Some key findings from the 2009-10 collection, as noted by OCR, are as follows:

  • African-American students, particularly males, are far more likely to be suspended or expelled from school than their peers. African-American students comprised 18 percent of students in the sample, but made of 35 percent of students suspended once and 39 percent of students expelled.
  • Students learning English were 6 percent of the CRDC high school enrollment, but were 12 percent of students retained.
  • Only 29 percent of high-minority high schools offered Calculus, compared to 55 percent of schools with the lowest black and Hispanic enrollment.
  • Teachers in high-minority schools were paid $2,251 less per year than their colleagues in teaching in low-minority schools in the same district.

First conducted in 1968, the CRDC is a mandatory data collection, authorized under the Civil Rights Act of 1964, Title IX, and Section 504 of the Rehabilitation Act.
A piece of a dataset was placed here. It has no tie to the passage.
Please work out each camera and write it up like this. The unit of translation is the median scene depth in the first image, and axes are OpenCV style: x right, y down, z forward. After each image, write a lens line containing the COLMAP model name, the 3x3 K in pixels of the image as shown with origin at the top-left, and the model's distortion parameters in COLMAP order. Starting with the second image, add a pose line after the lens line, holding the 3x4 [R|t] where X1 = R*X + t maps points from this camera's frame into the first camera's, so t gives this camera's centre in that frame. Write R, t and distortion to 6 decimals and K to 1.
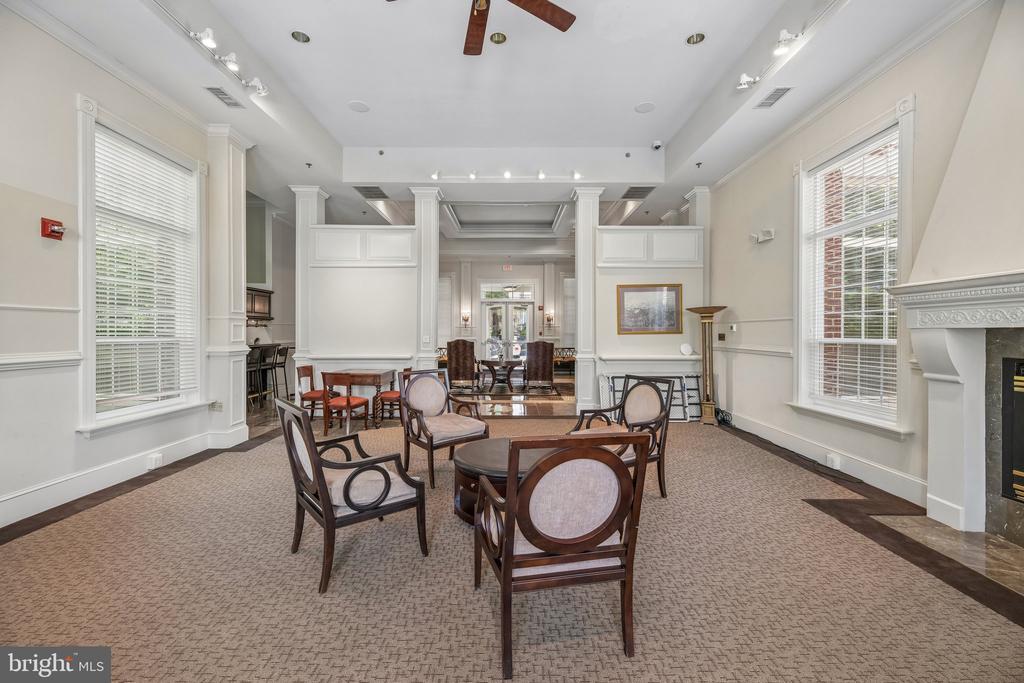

The survey is conducted the statutes and regulations implementing Title VI of the Civil Rights Act of 1964, Title IX of the Education Amendments of 1972, Section 504 of the Rehabilitation Act of 1973, and under the Department of Education Organization Act (20 U.S.C. § 3413). A representative sample of school districts participates, with certain districts always included such as those under federal court orders.

The data from the 2009-10 CRDC are available on OCR’s website for the CRDC, The website also contains CRDC data from 2000-2006. Information can be sorted in different ways and can be accessed for specific school districts and States. In addition, information is available about what data will be reported on 2011-12.